I had my angry, flailing around day yesterday. Still kind of exasperated, but not freaking out.

AH stopped by last night to see the baby and pick up some dress pants for about thirty minutes. Whenever I talk to him he's always emphasizing that he's on his way TO A MEETING. He needs to leave soon because of MY MEETING. Part of me is surprised at how quickly he has adapted to life without me and the kids, especially the kids. He doesn't seem fazed by it, and he doesn't seem to be concerned about how his actions as an active alcoholic contributed to our current state. I shouldn't be surprised, and yet I am.
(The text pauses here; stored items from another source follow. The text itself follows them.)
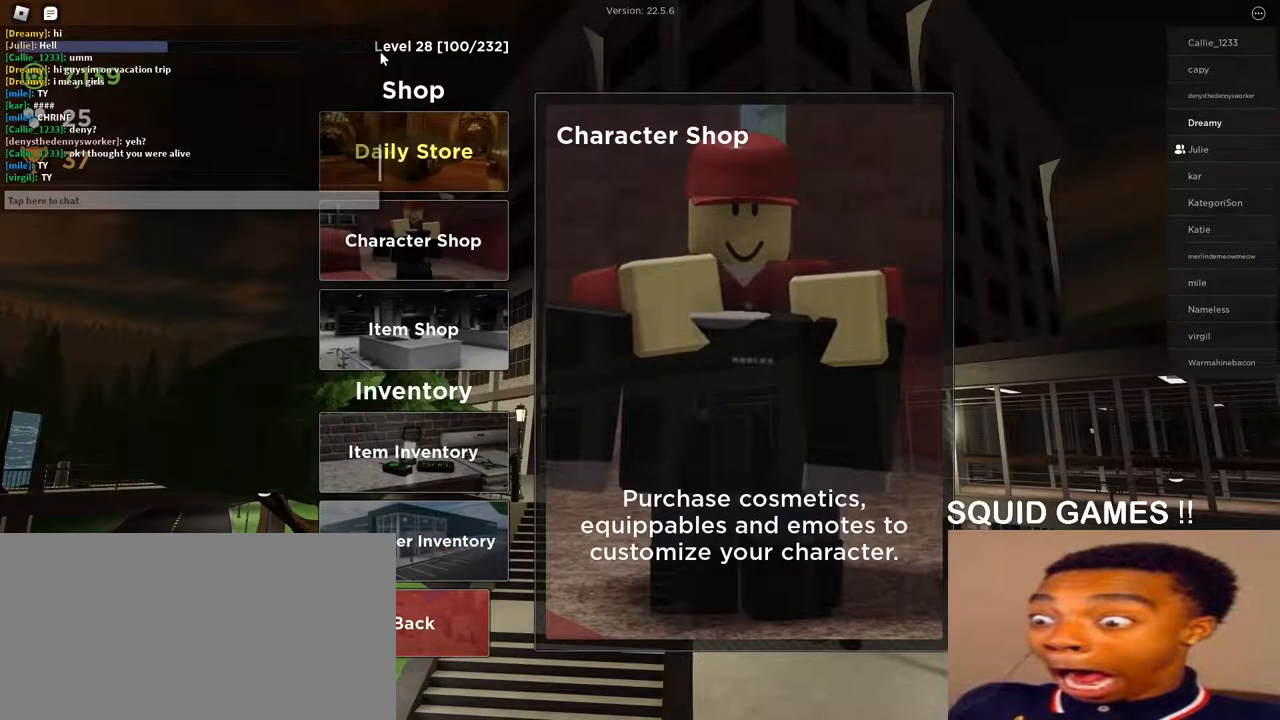
{"keys": [], "mouse": [], "events": []}
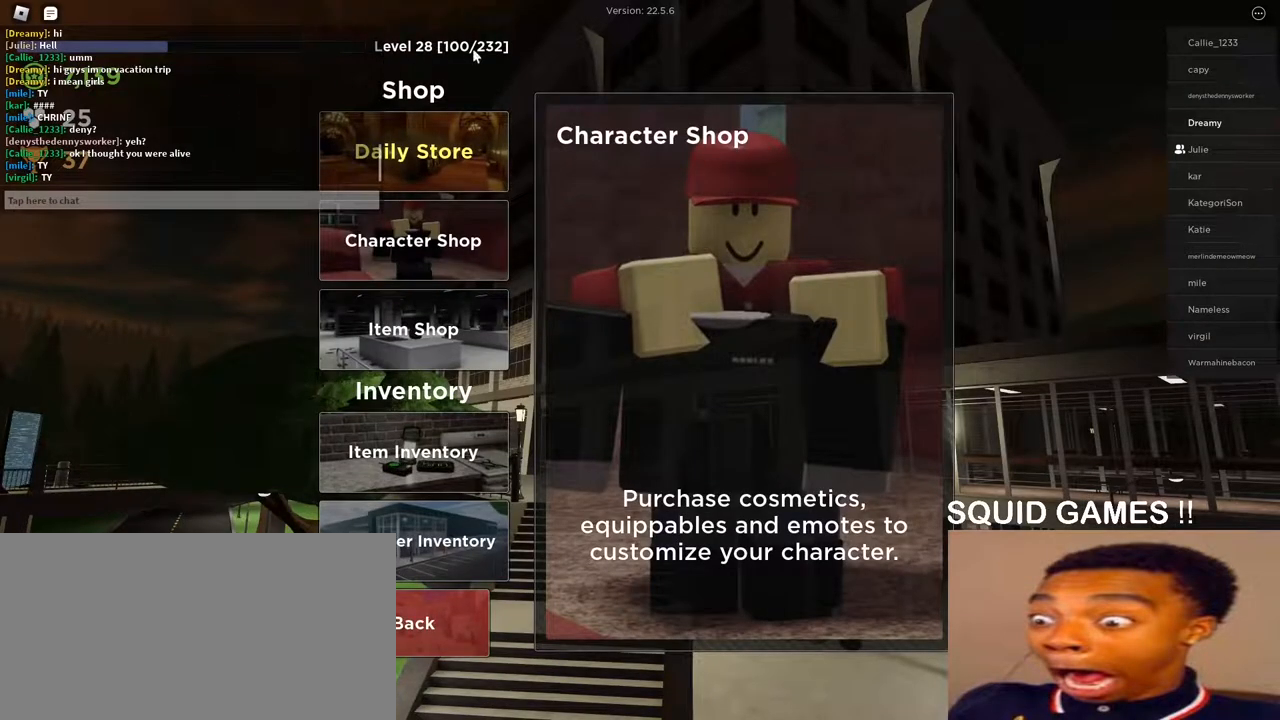
{"keys": [], "mouse": [], "events": []}
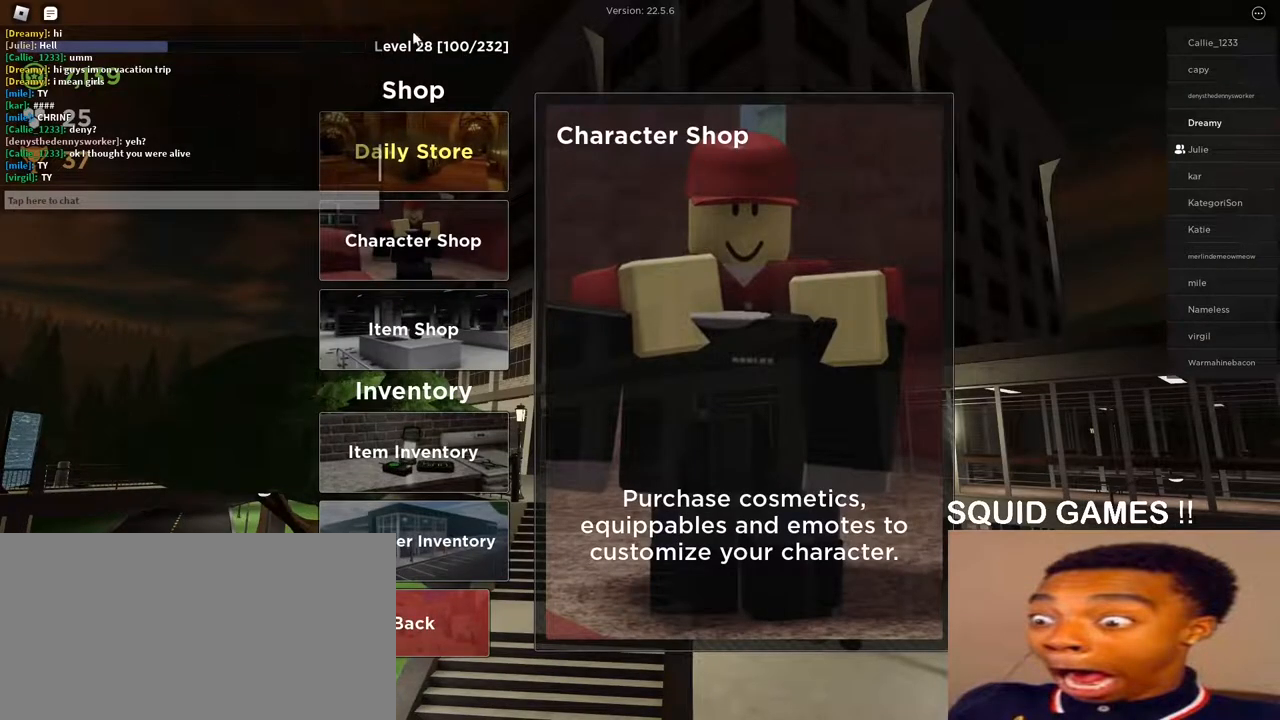
{"keys": [], "mouse": [], "events": []}
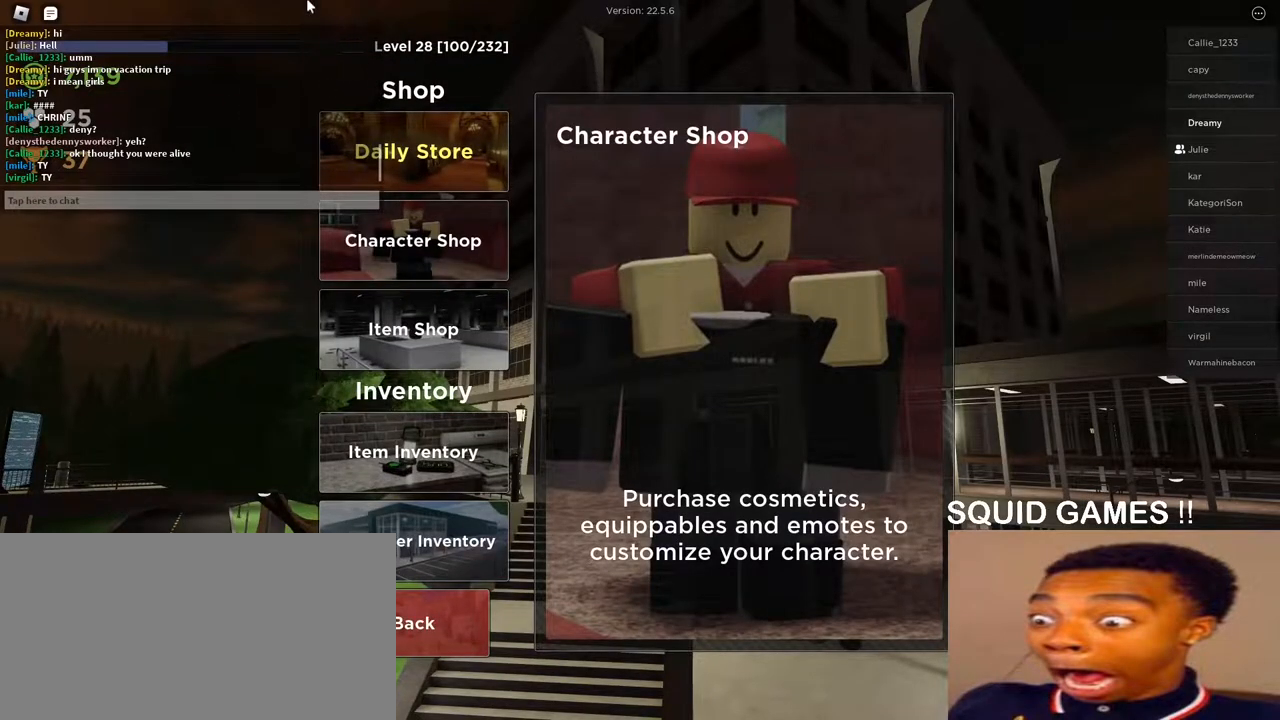
{"keys": [], "mouse": [], "events": []}
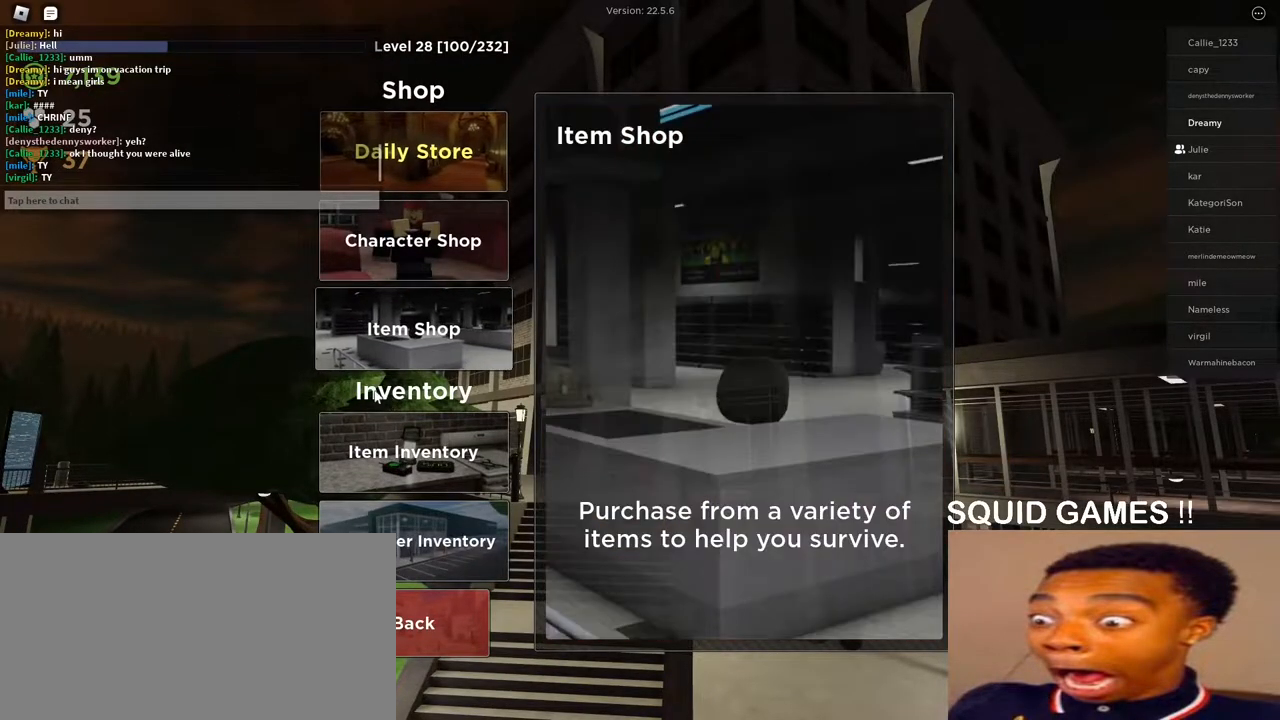
{"keys": [], "mouse": [], "events": [[167, "mouse_left", "down"], [267, "mouse_left", "up"]]}
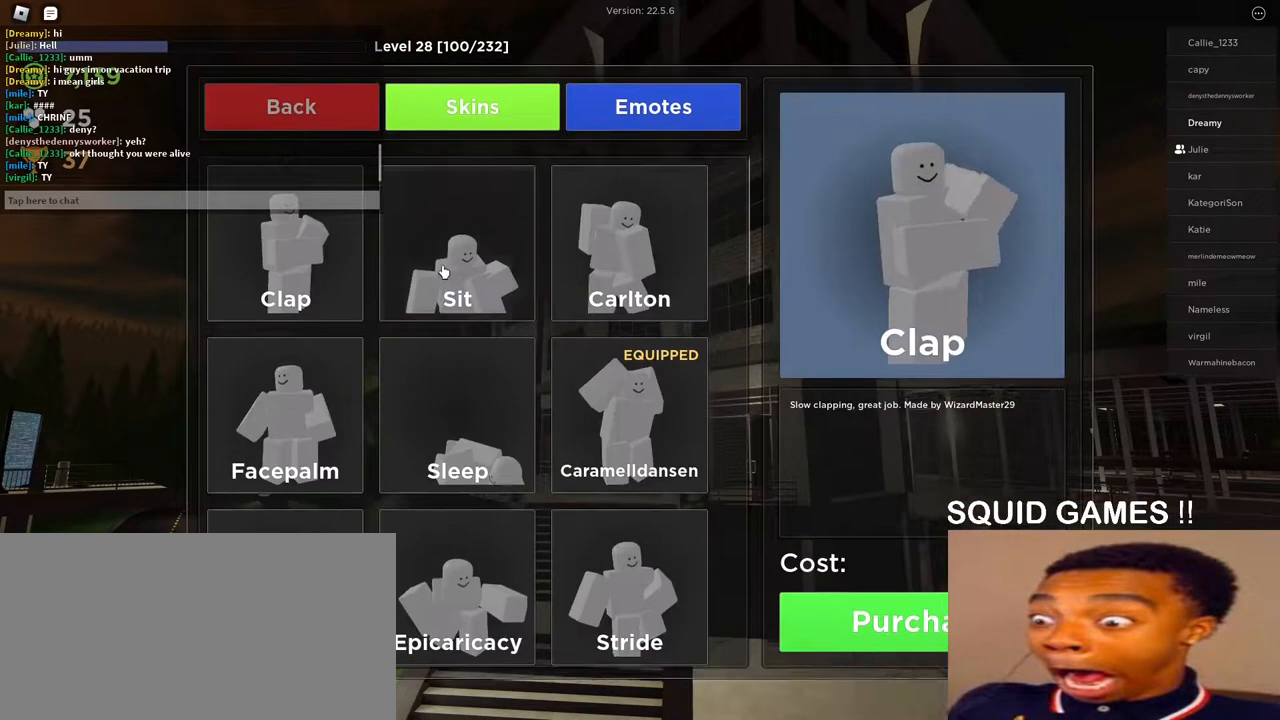
{"keys": [], "mouse": [], "events": []}
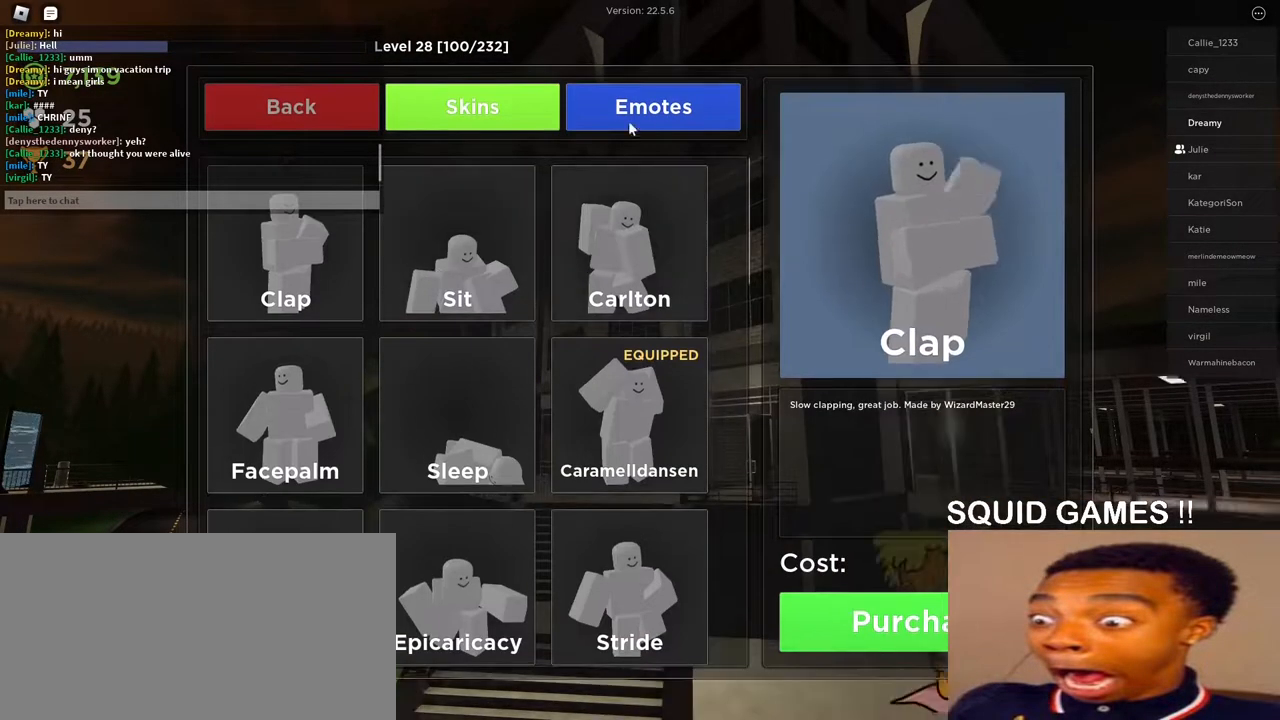
{"keys": [], "mouse": [], "events": [[117, "mouse_left", "down"], [217, "mouse_left", "up"]]}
He also doesn't want to talk about anything that isn't unicorn farts and sunshine. If there's a shade of bad news or seriousness, he's out the door. Fine! Okay then. So I detached while he was there, let him play with the baby and get his things, and just didn't go there. I didn't want to talk about his awesome new job where he'll work with booze and just be extra careful, so there were a lot of "Mm-hms" and "okays." He started to get hostile because I wasn't playing along with the "everything is totally fine" game -- nor was I fighting it -- and then got mad and left.

Fine again! Okay then. Bathtime for the little one and book and tea time for me.

I read Getting Them Sober, Volume Four, last night from cover to cover. It's an amazingly easy read that reinforces a lot of what we talk about here. Be gentle to yourself. Anger is normal and healthy. Detach with love, if not for him, than for yourself. "Let go, or be dragged." There is also quite a bit about custody and visitation at the end that was helpful to round out my idea of what to look for in a lawyer and ask for in court.

My favorite part of the book talked about all the guilt and anxiety we felt about not doing enough for our As, and then realizing that no matter what we did it wouldn't have made a difference. She said it was "pearls before swine." I haven't heard that phrase in a long, long time, but oh, how I chuckled.